No, *You’re* Wrong: writing arguments

I wrote a while ago about conflict in romance. My main point was that ‘conflict’ doesn’t have to mean ‘argument’. The MCs can be in deep conflict with a situation or third party, or even profound disagreement with each other, without ever raising their voices or even having an angry feeling. This set-up can produce some of the most heart-wrenching romances precisely because the conflict isn’t about argument or clashing.

Which is great. But today, we’re forgetting about lovers who are star-crossed, and concentrating on ones who are just plain cross. Let’s talk about blazing rows!

I love a good blazing row in a romance. People in a temper blurt out truths or, even worse, real subjective feelings and resentments that Calm Them would never have voiced. They say things that are grossly unfair and just accurate enough to get under the skin and stick there; things that hurt, and have to be apologised for and discussed. This can be a fantastic way to raise the stakes of a story, put a whacking obstacle in our lovers’ path, and dig right into the heart of the problems.

That’s argument done right. Done wrong, it’s one of the quickest ways to get readers to hurl the book across the room. You can torpedo your entire book with a badly done argument, for reasons we’ll cover.

Before we start, it’s as well to note that a well-written blazing row is liable to be raw, stressful, and even potentially painful for many readers. Some people may consider that a MC who raises their voice in anger is abusive. There is certainly no compulsory requirement for a romance to contain an argument, and if your story doesn’t need one, don’t have one. A lot of people will actively seek that out.

With that said, and assuming you’re going for Full Metal Racket, let’s start with the obvious ways to do this badly.

Insert Row Here: the third act break-up

We’ve all seen this one. The synopsis or “beat list” or whatever demands that there should be a row, so the author writes a row. All too often, this is done to provoke the dreaded Third Act Break-Up. Eyeroll emoji.

Two problems with that. First, a good blazing row needs to come from somewhere. Hurt; fear; a sense that the other person is treating you badly; a deep-seated resentment. These are very real emotions, but they are not positive ones, and if your couple feel like that about one another even temporarily, you’ll need to put in the work to show us how they fix it. Do it in the third act of a romance, and you’ve got a mountain to climb for a plausible HEA. You will have to persuade the reader that these difficult issues—very often coming down to lack of trust—can be resolved, and you’ve only got a couple of chapters to do it.

(Here I observe that Adriana Herrera’s American Love Story has two characters who have a lot of very big, serious arguments which are deeply rooted in their characters and situations, and the book ends with them together in couples therapy. It’s absolutely spot on: they clearly have a shedload more work to do on their relationship, and we’re left believing they’re both profoundly committed to making it happen. It’s a lot more convincing than a glib declaration of love would have been.)

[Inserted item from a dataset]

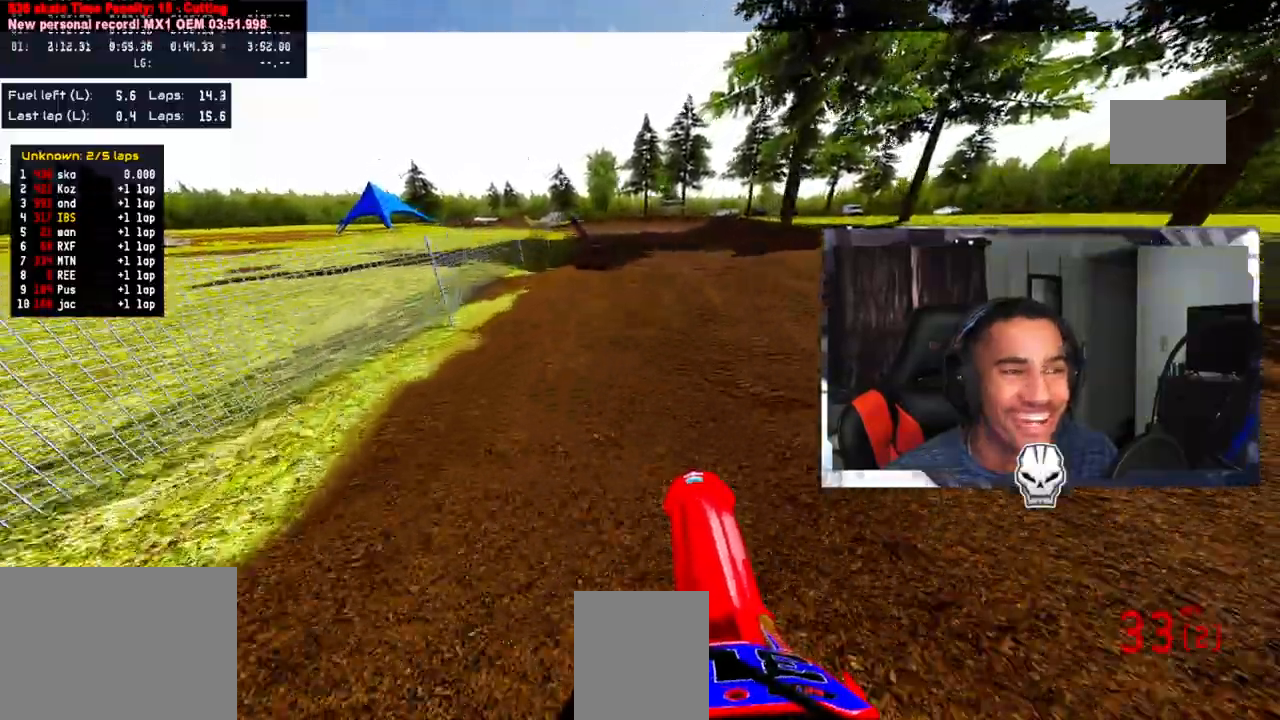
{"buttons": ["R2"], "left_stick": "up-left", "right_stick": "up", "events": []}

This brings us to the alternative problem, when the author doesn’t dig into deep-rooted issues, but instead goes for that old favourite, the completely manufactured nonsense row. Extra points if it could have been resolved in two lines with basic communication.

“I saw you kissing a man on the street! I will never speak to you again and have blocked you on all channels to prevent you explaining yourself!”

[three chapters later]

“Oh, it was your brother, my bad.”

Toxic Avenger

The thing about blazing rows is, they are not the pinnacle of good human behaviour. When we argue, we are all liable to display anger, resentment, defensiveness, lashing out, irrationality, spite. I am bang alongside realistic characters who behave badly on occasion and say things they regret—up to a point. The tricky part is judging that point.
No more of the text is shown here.